> TÂCHES À FAIRE
1) D'après l'article sur le procès Zyed et Bouna, pourquoi la rédaction s'est-elle tournée vers des personnalités ? Répondez en une à trois phrases.
2) Donnez la suite de l'article sur le procès Zyed et Bouna, à partir de la dernière phrase de l'extrait.

> EXTRAIT FOURNI
▬▬▬

Fracture. La relaxe des policiers à l’issue du procès Zyed et Bouna a endommagé la confiance entre le citoyen et l’institution. Des personnalités cherchent des solutions.

Lundi 18 mai 2015, le tribunal correctionnel de Rennes, dans le procès Zyed Benna et Bouna Traoré, a tranché. Les deux policiers poursuivis pour non-assistance à personne en danger, après le drame qui a coûté la vie aux deux adolescents dans un site EDF à Clichy-sous-Bois, ont été relaxés. Un sentiment de découragement mêlé de rage, une amertume, une incompréhension avaient prévalu dans les banlieues après le prononcé du jugement. L’attente avait été longue : dix années pendant lesquelles on se disait qu’il fallait se fier à la justice. Dix années durant lesquelles la déception a doucement glissé vers la défiance. Aujourd’hui, comment faire pour rétablir l’indispensable confiance entre le citoyen et la justice ? Pour tenter d’y répondre, nous nous sommes tournés vers des personnalités parfois controversées, dont l’opinion pèse pour diverses raisons dans le débat public.

La condamnation est parfois virulente concernant la justice spectaculaire, celle qui fait la une, et devient plus mesurée quand on parle de la justice quotidienne. Et puis, il y a la justice souterraine, celle que l’on ne voit pas, celle qui se déroule derrière les murs de la prison. Au ministère de la Justice, on ne nie pas qu’il y a un travail à effectuer et on avance une série de mesures pour rétablir ce lien. Combien de temps faudra-t-il ? Nul ne le sait.

«On attend du juge qu’il soit un conciliateur»
Maxime Moulin avocat au service des plus démunis à Roubaix

«La confiance se construit, elle ne se décrète pas. Chez Rabelais et Racine, le discrédit portait sur le juge corrompu. Maurice Garçon, figure du barreau du XXe siècle, stigmatisait le juge soucieux de sa carrière. Désormais, les attaques visent l’institution elle-même. La justice est mise au même rang que d’autres institutions (Parlement, pouvoir exécutif) ou activités (la politique, l’économie).

▬▬▬

> LIGNES BRUTES
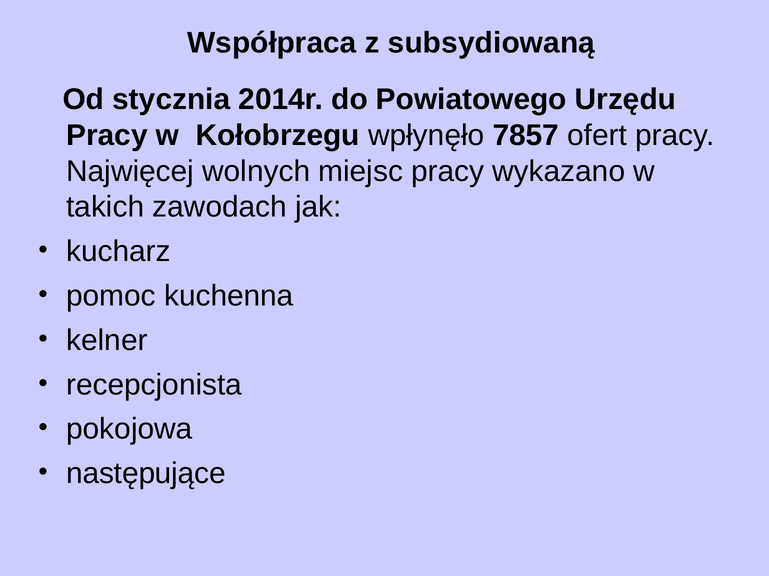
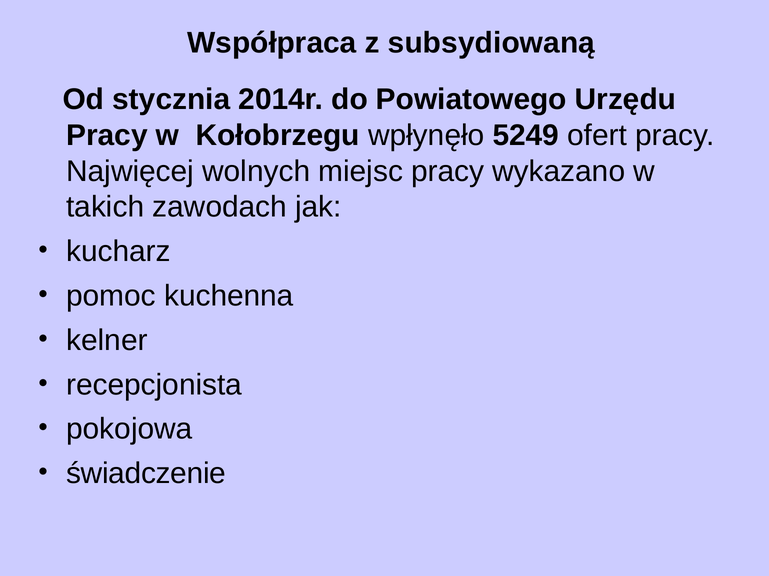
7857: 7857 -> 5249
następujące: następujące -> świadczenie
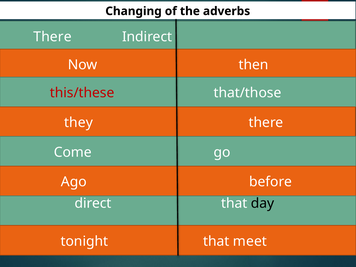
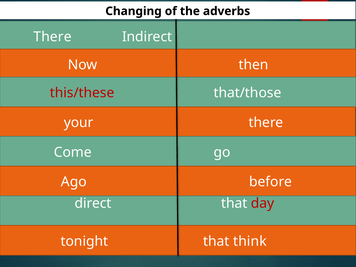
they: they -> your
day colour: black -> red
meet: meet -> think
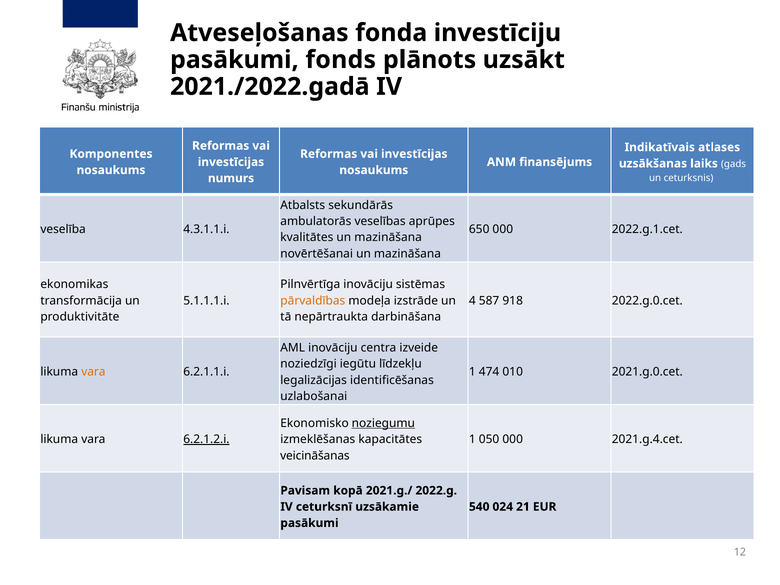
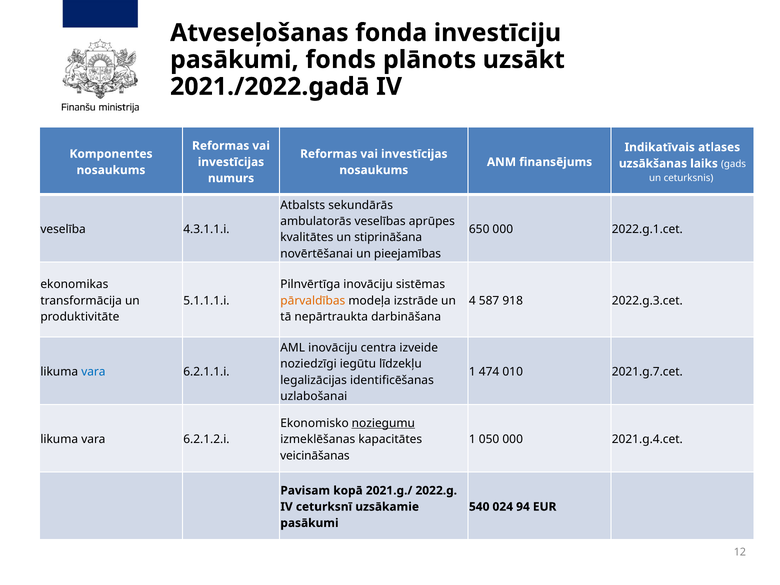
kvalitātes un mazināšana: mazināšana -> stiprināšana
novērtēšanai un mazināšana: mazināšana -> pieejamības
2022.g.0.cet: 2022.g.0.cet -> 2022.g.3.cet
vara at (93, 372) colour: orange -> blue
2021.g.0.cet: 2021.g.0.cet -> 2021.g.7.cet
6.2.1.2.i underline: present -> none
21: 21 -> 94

▬▬▬

> RÉPONSES PAR TÂCHE
1) La rédaction s'est tournée vers ces personnalités pour tenter de répondre à une question : comment rétablir l'indispensable confiance entre le citoyen et la justice. Leur opinion pèse, pour diverses raisons, dans le débat public.

2)
«La lutte contre cette défiance généralisée passe évidemment par une plus grande indépendance des magistrats mais, surtout, les justiciables attendent du juge qu’il soit avant tout un conciliateur plutôt qu’une autorité qui tranche un litige. La justice doit avoir un « temps long » pour être rendue, par opposition à « l’immédiateté » des communications, mais « temps long » ne doit pas être confondu avec « lenteur ». La justice doit bénéficier d’un accroissement de ses moyens (généralisation de la collégialité) et de ses crédits.»

«Un malaise global vis-à-vis des institutions»
Gilbert Thiel, ex-juge antiterroriste

«J’ai l’impression qu’on fait de l’affaire de Clichy le symbole d’un certain nombre de dysfonctionnements. On peut toujours contester les décisions de justice. Il n’y a pas de police de la pensée et certaines contestations peuvent être légitimes.

«Dans le domaine des affaires financières, vous avez ceux qui vont dire « c’est une justice instrumentalisée », et d’autres, véritables partisans de l’égalité devant la loi, qui ne veulent pas admettre que parfois il n’y a pas suffisamment d’éléments pour juger. Ça fait un non-lieu ou une décision de relaxe.

«Rappelons par ailleurs l’extrême difficulté de la tâche : le juge essaie de reconstituer le passé à partir des éléments qui peuvent être recueillis. Et de se forger une intime conviction. Si les éléments paraissent suffisants, c’est une condamnation. Quand la décision de renvoi n’est pas suivie par une décision de condamnation, on dit que le juge d’instruction est désavoué.S’il fait un non-lieu d’emblée, si c’est une affaire politique, au mieux il passe pour un incompétent, au pire pour un « vendu », quelle que soit la couleur de la personnalité mise en cause. En disant cela, je ne suis pas corporatiste et je ne suis pas en train de dire que la justice est parfaite.

«Le malaise est global vis-à-vis des institutions. Que la justice soit au premier rang ne m’étonne pas, c’est de loin l’institution la plus fragile par nature et par la condition qui lui a été faite par les gouvernements successifs de la République, en ne lui donnant pas les moyens de son bon fonctionnement.»

«Mettre un terme à cette « justice » des élégants»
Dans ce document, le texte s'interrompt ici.